Car si l’école peut engendrer des blessures : ces élèves constamment corrigés finissent par croire qu’ils ne sont « pas vraiment francophones ». Mais elle peut aussi devenir un espace de résilience langagière, c’est-à -dire de ressourcement de la capacité à continuer d’utiliser le français, malgré les obstacles et l’adversité.
Quand l’art fait tomber les barrières
À ce titre, le parcours de Martin Laporte et d’Improtéine est éloquent. Leur mission? Offrir aux jeunes une expérience théâtrale francophone qui ne se prend pas au sérieux. « On ne voulait pas enfoncer le français dans la gorge des élèves, raconte Martin Laporte, leader en construction identitaire, auteur et membre fondateur d’Improtéine. On voulait qu’ils en aient le goût, un peu par osmose. »

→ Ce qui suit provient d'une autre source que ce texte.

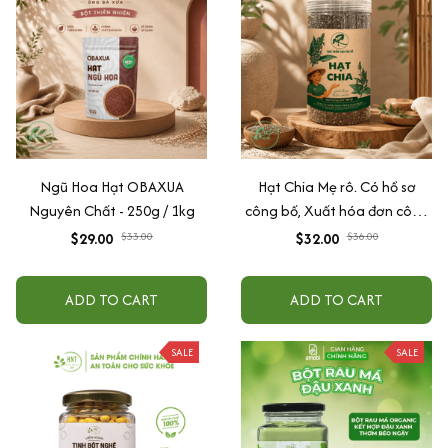
Ngũ Hoa Hạt OBAXUA
Hạt Chia Mẹ rô. Có hồ sơ
Nguyên Chất - 250g / 1kg
công bố, Xuất hóa đơn công
ty đầy đủ
$29.00
$33.00
$32.00
$36.00
ADD TO CART
ADD TO CART
SALE
SALE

Sur scène, l’improvisation agit comme un catalyste. C’est un espace à haut risque – parler sans filet devant un public –, mais qui paradoxalement sécurise. « Le public comprend la difficulté, peu importe la langue. Il ressent de l’empathie, ce qui libère les jeunes. » Et le résultat est là  : des élèves qui, même maladroits, osent se lancer, rient, jouent et redécouvrent le français comme une langue vivante, amusante, partagée.
Fierté et pluralité
Cette approche rejoint l’analyse de Phyllis Dalley : la fierté francophone n’est pas homogène. Elle se décline en une mosaïque d’accents, d’histoires et de pratiques langagières et de rapports au français.
Or, plus on multiplie les occasions de les entendre et de les valoriser, plus on renforce la résilience des communautés. Spectacles, festivals, hip-hop ou littérature jeunesse en français local : chaque occasion de dire, de chanter et d’écrire dans sa variété de français contribue à un vivre-ensemble pluriel. « Il faut qu’on arrête de chercher le bon français unique, martèle la professeure Dalley. La langue, c’est une question de rapports de pouvoir. Reconnaissons-la et transformons-la en force collective. »
Les blessures invisibles
Mais parler de fierté suppose aussi de reconnaître les blessures. Ces humiliations vécues dans la cour d’école, ces moqueries sur un accent, ces silences imposés devant ceux qui « parlent mieux ».
« Même moi, universitaire, je ressens de l’insécurité, confie Phyllis Dalley. Face à des collègues qui manient le français standard avec aisance, je doute, je me tais parfois. »
« Ces blessures, dit-elle, doivent être nommées. Non pour s’y enfermer, mais pour en sortir ensemble. Car l’insécurité ne disparaîtra pas tant qu’elle sera vécue comme une faute individuelle plutôt que comme un produit des rapports de pouvoir ».
Construire ensemble
Alors, que faire? Pour Martin Laporte, la réponse passe par la multiplication des occasions de se rassembler, de socialiser en français, de normaliser la diversité des accents.
Pour Phyllis Dalley, par une prise de conscience collective : reconnaître le pouvoir des institutions, du personnel scolaire, des artistes, mais aussi celui des simples interactions quotidiennes. Et tous deux en appellent à bâtir ensemble un « nous » francophone, fait de multiples couleurs teintes, sans couleur dominante qui enrichissent une francophonie en mouvement.
Transformer la vulnérabilité en force
Au fond, ce que rappellent Phyllis Dalley et Martin Laporte, c’est que parler français en Ontario, ce n’est jamais anodin. C’est un acte chargé de mémoire, de pouvoir, parfois de douleur. Mais c’est aussi une occasion constante de créer, de se solidariser, de s’affirmer.
Et si l’insécurité linguistique, plutôt que d’être un frein, devenait ce moteur invisible qui pousse à inventer, à rassembler et à rêver? Car derrière chaque hésitation, chaque accent, chaque variété de cette langue, il y a une communauté en mouvement, décidée à faire du français non pas une cage, mais un terrain de jeu, un lieu de rencontre et d’avenir.